In the newly opened EQ window, check the right part of screen, and click "Equalizer". Chances are our equalizer/DSP is not listed by REW. So, just choose "Generic"









Now, see that EQ filters button on top of the screen?
Click, and it will open a new window.
Here, we should only enable how many EQ channel we have according to the DSP.
For example, if our DSP has 10 channels EQ for midbass, uncheck 11-20 in REW.


----------



## masswork (Feb 23, 2009)

Another general thing to consider when using REW is to correctly set speaker type and target level.

I adjust the target level until "target" is in the middle of speaker's measured response.


----------



## Black Rain (Feb 27, 2011)

I don't think that anyone has gone to this much detail in describing their tuning process at this level. The fact that you actually are showing the inner workings of REW is another reason why I am following this build. Keep it coming Mass.


----------



## cochiloco (Feb 21, 2015)

Very helpful information. Thanks !


----------



## masswork (Feb 23, 2009)

Black Rain said:


> I don't think that anyone has gone to this much detail in describing their tuning process at this level. The fact that you actually are showing the inner workings of REW is another reason why I am following this build. Keep it coming Mass.


Yeah, the tuning process needs to be in detail 

I've been using REW since v4 when it can only equalize sub frequency region.
I think 5 years back had a discussion with John to make it full range, and then REW v5 comes  
Guess i'll share my REW-ing method in my build thread here.

Btw REW v5.1 just released last week.
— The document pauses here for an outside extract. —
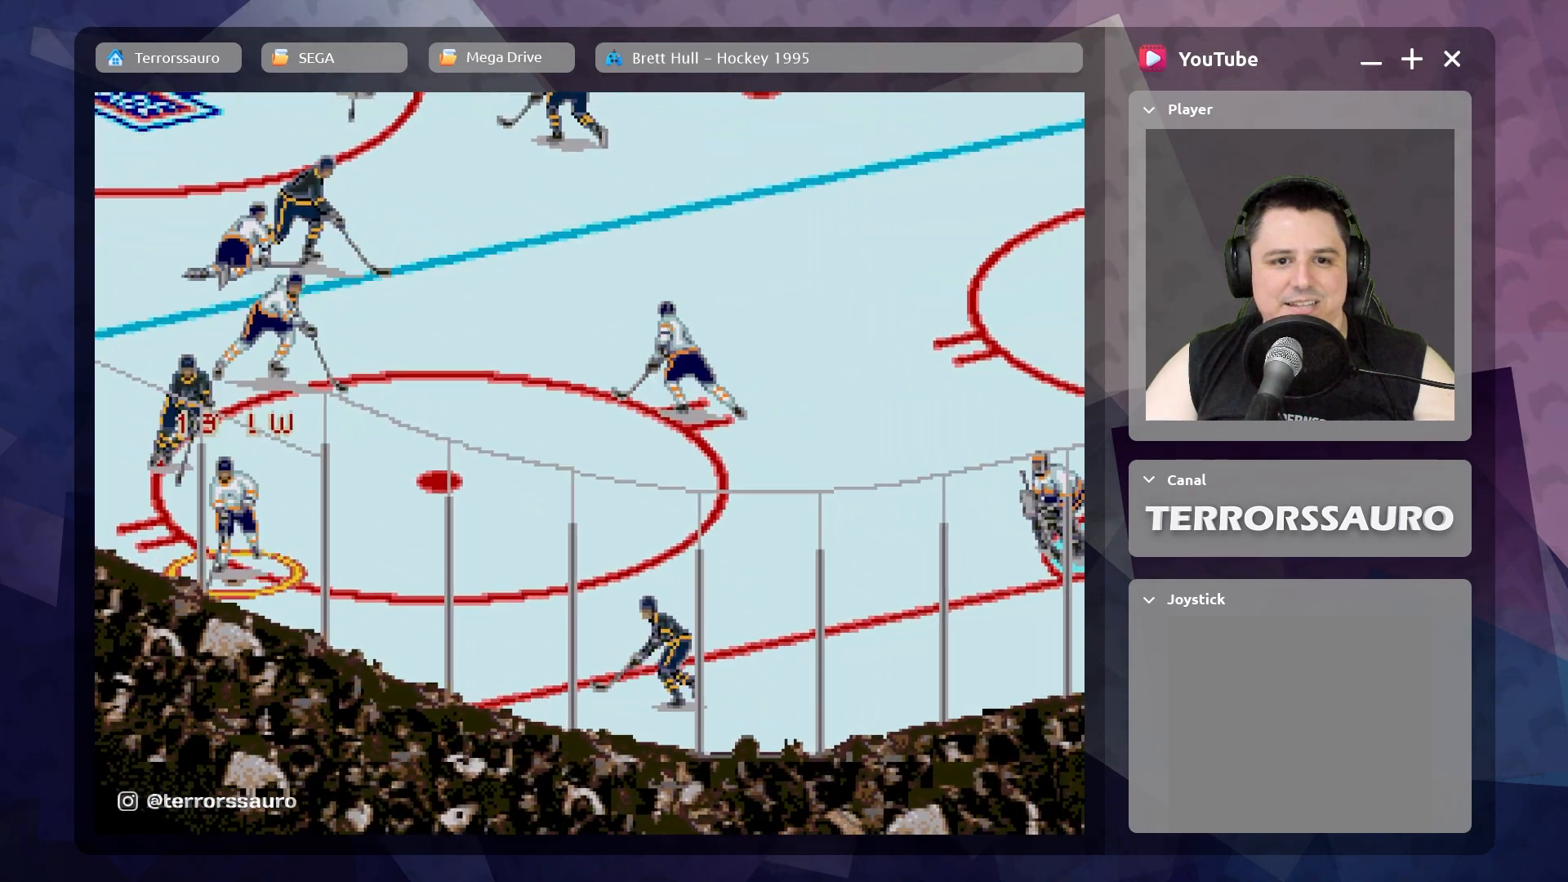
{"buttons": [], "left_stick": "up-left", "events": []}
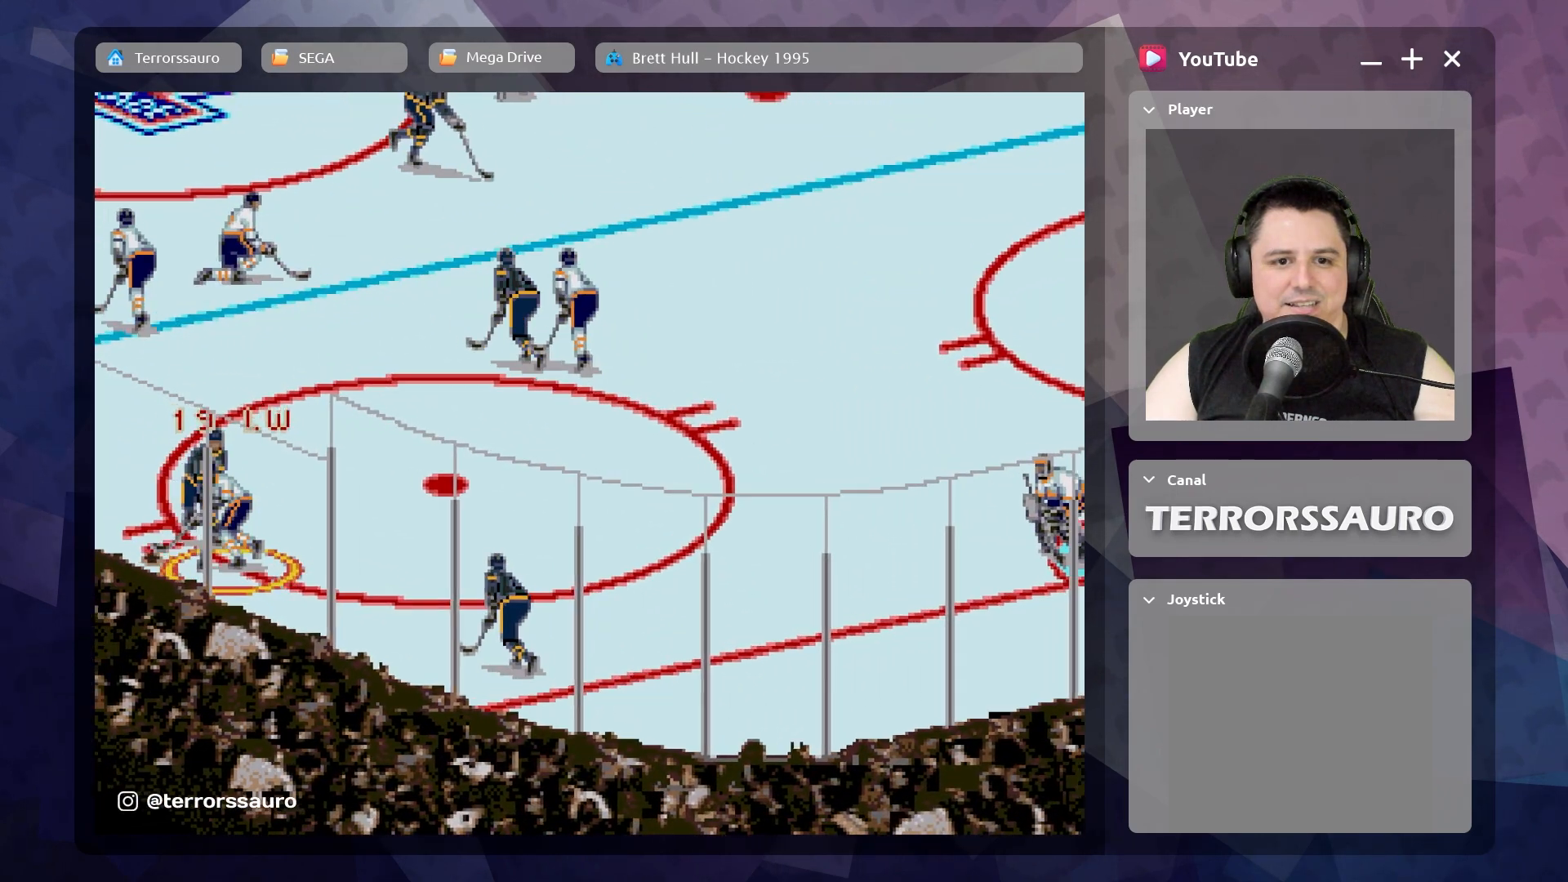
{"buttons": [], "left_stick": "up-left", "events": []}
It does have feature to limit HF slope that acts like if we put low-pass on speaker. And the IR window is a lot better and looks as easy as ARTA.

Check it out.


----------



## masswork (Feb 23, 2009)

Continue documenting my EQing process...

*Midbass EQ*

To EQ low frequency we can choose a more detailed smoothing. I use 1/6 smoothing.










Then click on "Filter Task" at the right pane. 









I choose to EQ one octave lower and higher than my crossover frequency. So, my midbass is bandpassed at 60-600, i'll EQ from 30 to 1200.

Another thing to note in REW is we have an option to set individual max boost and overall max boost. I set this to 6db because my DSP has a pre-EQ gain. In my DSP's pre-EQ gain, i set to -6db.
If the DSP does not have pre-EQ gain, be careful on boosting since it may clip digitally. Again, if the DSP does not have pre-EQ gain, it's safer to adjust target range below the middle of measure response so REW will only cut, not boost (see post #33 above)

Click on "Match Response to Target" and REW comes up with EQ result that should be put in DSP.










REW calculates the EQ nicely 
Those peaks in FR has been corrected, and some of the dips are boosted.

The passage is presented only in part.